Un comentario más sobre el artículo 'Sacudir la palanca de las inversiones turísticas'

La manzana de Gómez. (14ymedio)
La manzana de Gómez donde se ubicará el hotel que construye el grupo Bouygues. (14ymedio)

Acabo de leer el extenso, confuso, torpe e indignante artículo Sacudir la palanca de las inversiones turísticas publicado en el periódico Juventud Rebelde el día 15 de este mes y reproducido en Cubadebate en el cual se intenta –por supuesto que infructuosamente– justificar la contratación de cientos de obreros indios en la construcción de varios hoteles destinados a turismo.

Como ya circulan en correos electrónicos muchos comentarios –tan airados como el mío– sobre este artículo, no me detendré en detallar punto por punto su contenido. Pero sí quiero llamar la atención sobre unos datos que se infieren del mismo, así como de una flagrante contradicción que encierra.

Por una parte leemos: El ingeniero civil Bladimir Ayra Estrada, vicepresidente de la Asociación Económica Internacional Arcos BBI, quien atesora más de 20 años de experiencia en la construcción de hoteles, precisó que existen problemas con la retención de la fuerza de trabajo, debido, fundamentalmente, a que los salarios todavía no son competitivos comparados con el mismo oficio en otras formas de gestión no estatales. Es decir, que según este ingeniero, a los obreros cubanos no se les paga un "salario competitivo" por una razón burocrática: "Todavía no están en vigor las medidas para las nuevas formas de pago".

Sin embargo, un poco más adelante el propio ingeniero Ayra Estrada nos dice algo muy distinto: "Estos monitores-operarios asiáticos se distinguen por ser muy disciplinados en el aprovechamiento de la jornada y los procesos productivos. Cuando esta cualidad falta en los constructores nuestros, se afecta la productividad, y por tanto no se obtienen los salarios que ellos pudieran cobrar".

A los obreros cubanos no se les puede pagar más porque sencillamente no se lo merecen. Me imagino que el Sindicato Nacional de la Construcción se pronuncie contra este insulto a sus trabajadores

Es decir, a los obreros cubanos no se les puede pagar más porque sencillamente no se lo merecen, son "indisciplinados y no aprovechan la jornada y los procesos productivos". Me imagino que el Sindicato Nacional de la Construcción se pronuncie contra este insulto a sus trabajadores.

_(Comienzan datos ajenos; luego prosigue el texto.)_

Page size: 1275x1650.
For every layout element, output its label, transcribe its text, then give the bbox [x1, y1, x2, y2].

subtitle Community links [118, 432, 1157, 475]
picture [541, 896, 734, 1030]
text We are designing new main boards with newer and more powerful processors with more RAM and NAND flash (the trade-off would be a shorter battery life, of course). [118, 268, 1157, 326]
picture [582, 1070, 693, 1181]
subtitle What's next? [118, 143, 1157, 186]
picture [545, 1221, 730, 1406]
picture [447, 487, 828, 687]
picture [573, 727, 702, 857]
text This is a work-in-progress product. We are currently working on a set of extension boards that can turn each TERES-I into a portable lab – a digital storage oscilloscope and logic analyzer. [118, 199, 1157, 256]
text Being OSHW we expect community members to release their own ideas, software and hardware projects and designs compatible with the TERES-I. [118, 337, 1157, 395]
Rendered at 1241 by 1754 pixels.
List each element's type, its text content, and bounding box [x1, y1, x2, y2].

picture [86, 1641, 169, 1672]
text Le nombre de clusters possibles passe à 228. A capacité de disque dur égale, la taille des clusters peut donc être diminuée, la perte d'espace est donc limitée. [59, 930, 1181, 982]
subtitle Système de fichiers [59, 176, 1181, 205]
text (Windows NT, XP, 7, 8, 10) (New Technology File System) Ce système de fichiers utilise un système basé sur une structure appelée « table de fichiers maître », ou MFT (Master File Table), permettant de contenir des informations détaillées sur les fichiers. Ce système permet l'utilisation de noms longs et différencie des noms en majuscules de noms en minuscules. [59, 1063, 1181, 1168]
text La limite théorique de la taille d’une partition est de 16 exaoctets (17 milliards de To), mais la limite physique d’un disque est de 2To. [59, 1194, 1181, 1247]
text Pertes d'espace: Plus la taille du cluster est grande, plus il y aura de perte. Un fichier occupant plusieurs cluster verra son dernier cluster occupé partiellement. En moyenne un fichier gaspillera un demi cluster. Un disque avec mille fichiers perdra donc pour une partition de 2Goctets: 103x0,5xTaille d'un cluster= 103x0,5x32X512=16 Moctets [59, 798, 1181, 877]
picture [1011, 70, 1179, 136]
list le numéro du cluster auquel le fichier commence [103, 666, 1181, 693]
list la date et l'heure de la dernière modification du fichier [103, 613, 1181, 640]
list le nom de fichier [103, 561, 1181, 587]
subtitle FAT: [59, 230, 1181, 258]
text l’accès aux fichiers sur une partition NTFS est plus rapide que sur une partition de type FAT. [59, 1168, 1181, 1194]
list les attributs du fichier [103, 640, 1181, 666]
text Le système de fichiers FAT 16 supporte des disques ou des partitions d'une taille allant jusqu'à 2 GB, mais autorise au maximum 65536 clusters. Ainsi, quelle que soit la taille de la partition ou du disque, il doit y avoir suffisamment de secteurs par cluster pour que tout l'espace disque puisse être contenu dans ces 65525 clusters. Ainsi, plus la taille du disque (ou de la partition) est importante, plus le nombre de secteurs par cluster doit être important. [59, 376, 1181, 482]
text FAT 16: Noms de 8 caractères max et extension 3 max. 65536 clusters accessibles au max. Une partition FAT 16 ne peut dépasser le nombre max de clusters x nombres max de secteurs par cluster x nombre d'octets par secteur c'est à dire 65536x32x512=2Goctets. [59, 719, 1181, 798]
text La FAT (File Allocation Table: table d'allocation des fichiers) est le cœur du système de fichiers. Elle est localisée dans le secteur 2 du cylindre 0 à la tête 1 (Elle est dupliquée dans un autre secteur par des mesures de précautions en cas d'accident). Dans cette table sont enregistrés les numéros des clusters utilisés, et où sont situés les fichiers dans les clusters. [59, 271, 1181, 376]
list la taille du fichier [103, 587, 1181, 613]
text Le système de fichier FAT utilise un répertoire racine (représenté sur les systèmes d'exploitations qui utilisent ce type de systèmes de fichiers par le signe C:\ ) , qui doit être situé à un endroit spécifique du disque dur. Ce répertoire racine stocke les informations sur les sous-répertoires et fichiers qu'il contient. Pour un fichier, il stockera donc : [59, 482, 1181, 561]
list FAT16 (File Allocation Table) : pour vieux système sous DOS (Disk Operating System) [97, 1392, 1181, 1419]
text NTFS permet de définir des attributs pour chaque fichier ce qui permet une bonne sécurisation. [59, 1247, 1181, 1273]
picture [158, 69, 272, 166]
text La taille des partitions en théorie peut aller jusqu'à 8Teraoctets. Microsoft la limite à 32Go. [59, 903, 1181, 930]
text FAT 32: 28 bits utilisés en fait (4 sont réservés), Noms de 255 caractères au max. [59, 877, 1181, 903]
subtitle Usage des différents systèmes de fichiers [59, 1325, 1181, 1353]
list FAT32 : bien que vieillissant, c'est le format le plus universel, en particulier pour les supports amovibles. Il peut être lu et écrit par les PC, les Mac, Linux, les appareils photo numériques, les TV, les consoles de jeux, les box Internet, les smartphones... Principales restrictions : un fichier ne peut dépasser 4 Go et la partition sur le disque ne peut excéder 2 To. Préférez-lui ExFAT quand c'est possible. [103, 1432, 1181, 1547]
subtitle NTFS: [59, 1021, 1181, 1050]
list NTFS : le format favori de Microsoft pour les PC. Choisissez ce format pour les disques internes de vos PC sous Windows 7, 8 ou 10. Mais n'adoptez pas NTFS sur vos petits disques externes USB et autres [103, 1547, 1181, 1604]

Como casi siempre sucede –por no decir siempre- en nuestra prensa nacional son más las cosas que no se dicen que las que se dicen. ¿Quiénes construyeron (y con un terminado exquisito) La Habana Vieja, el Palacio Presidencial –hoy Museo de la Revolución–, el Capitolio, el Hotel Nacional, el Habana Hilton –hoy Habana Libre–, el FOCSA, las decenas de hoteles turísticos recientemente construidos, etcétera? ¿Por qué las empresas constructoras estatales no pagan lo mismo que las no estatales? ¿Por qué es preferible pagar "salarios competitivos" a obreros extranjeros que a cubanos? ¿Por qué, si las empresas constructoras cubanas cuentan con más de 20 años de experiencia no han sido capaces de formar obreros calificados y eficientes? Y, finalmente, ¿cuántos son los obreros indios contratados por las empresas constructoras cubanas y cuánto gana al mes cada obrero indio?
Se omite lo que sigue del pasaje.